A lot of these things vary in their frequencies between populations because of the effects of genetic drift. Even when these things are rare, because they have a big effect on the phenotype we can find the genes responsible
Mapping complex diseases and the two approaches
Common diseases e.g. heart disease, cancers, dementia, susceptibility to malaria etc are typically complex and involve a mixture of genetic and environmental causes
Two popular approaches trying to find genes responsible for these traits:
- Exome capture - just sequence the coding bits of the genome (Lecture 2)
- Genomewide association studies (GWAS- more common)- typically used snip chips
Concept behind GWAS
- A new mutation arises that causes or contributes to a disease
- Initially most of the linked SNPs will be in linkage disequilibrium i.e. statistically associated with it
- But over time, recombination will break up these associations. Only the most closely linked loci will remain in LD
- New chromosome on an ancestral chromosome
-Chromosomes in modern day descendants who inherit will have allele 2 at the marker locus significantly more often than in the general population
GWAS – plotting the results
- A GWAS typically involves typing a million SNPs in cases and controls
- Every SNP is tested for an association with the trait/ phenotype of interest
- They will produce something known as a Manhattan plot- because you’re looking for sky scrapers
- They produce a P value for each SNP - if you take a log of that and reverse the sign you can create a statistic of a -log 10 P, the higher it is the better
- Usually the expected and observed test statistics (results from chi squared tests) are plotted against each other
- If the observed values are higher than expected, there could be a risk of false positives due to population structure
- Anything above the line is strongly suggestive of those SNPs being associated with your trait. The line is roughly 0.00007.
QQ plots – detecting structure
- Each point is a SNP
- X axis is expected -log10 P values and Y axis is observed P values
- If line is above X=Y, P values across the whole genome are more significant than expected under the null hypothesis. This suggests we could get false positives in a GWAS.
- Most likely cause is population structure- allele frequencies differ between different populations and they can cause false positives in a GWAS
False positives in GWAS studies
If there is genetic structure in a population, then false associations between a marker and a phenotype can arise by chance
Studies of genetic structure
- Observation that genetic structure influences GWAS results is important
- It means that SNP chips that are good for finding disease variants in one population might not be so good in another population – motivation for HapMap projects (Lecture 2)

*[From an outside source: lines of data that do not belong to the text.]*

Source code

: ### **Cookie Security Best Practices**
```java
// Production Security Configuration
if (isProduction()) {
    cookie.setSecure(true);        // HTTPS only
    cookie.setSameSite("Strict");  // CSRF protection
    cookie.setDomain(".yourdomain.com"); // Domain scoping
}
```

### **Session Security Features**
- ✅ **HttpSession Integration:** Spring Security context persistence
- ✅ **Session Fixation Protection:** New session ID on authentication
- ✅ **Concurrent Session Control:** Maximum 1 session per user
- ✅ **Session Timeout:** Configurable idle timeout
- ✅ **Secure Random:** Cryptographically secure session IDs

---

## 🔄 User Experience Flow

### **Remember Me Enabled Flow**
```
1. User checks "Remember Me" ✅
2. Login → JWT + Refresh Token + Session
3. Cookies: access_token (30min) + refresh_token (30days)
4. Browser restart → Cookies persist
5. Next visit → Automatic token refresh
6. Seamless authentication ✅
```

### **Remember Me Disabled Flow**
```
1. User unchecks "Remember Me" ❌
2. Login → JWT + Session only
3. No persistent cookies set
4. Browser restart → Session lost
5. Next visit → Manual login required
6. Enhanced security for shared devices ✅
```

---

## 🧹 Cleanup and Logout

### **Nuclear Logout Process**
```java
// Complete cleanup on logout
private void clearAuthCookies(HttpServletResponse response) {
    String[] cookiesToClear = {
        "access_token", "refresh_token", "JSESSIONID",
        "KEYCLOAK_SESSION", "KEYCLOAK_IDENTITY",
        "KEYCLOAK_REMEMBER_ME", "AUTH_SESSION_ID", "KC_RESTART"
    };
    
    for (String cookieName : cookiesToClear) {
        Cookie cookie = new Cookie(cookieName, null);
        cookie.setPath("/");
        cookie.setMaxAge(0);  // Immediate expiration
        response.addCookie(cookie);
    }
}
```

- We need to understand human population genetic structure ……. And this can tell us about our history
Estimating and displaying human structure: two main approaches
Clustering: Idea is to group individuals into K different clusters, where individuals within a cluster are more similar to each other than individuals outside of it. Can use an a priori number for K or K can be estimated from the data. Best known program/method is Jonathan Pritchard’s STRUCTURE. Each individual is given a membership coefficient which tells us how well it fits its cluster and whether it contains genes from >1 cluster.
Try to work out how many distinct genetic structures
Multivariate approaches: Best known approach is Principal Component Analysis (PCA) which uses allele frequencies from many markers
Human Population Structure
- Used microsatellite markers (for runners for SNPS) - didn’t have as much genetic variation.
- 93-95% of genetic variation within populations- not between populations but within populations.
- However, there are some subtle differences still possible to identify different genetic clusters
- A value of 2 splits East Asias, Oceanias and Americas from EuroAsia and Africa
- Plots like these known as ‘Structure plots’ (after the program first written to identify clusters).
- Each colour is a distinct genetic cluster
- The number of colours will represent the value of K- trying to work out how many genetic clusters there are. Beginning to identify slightly different genetic structures.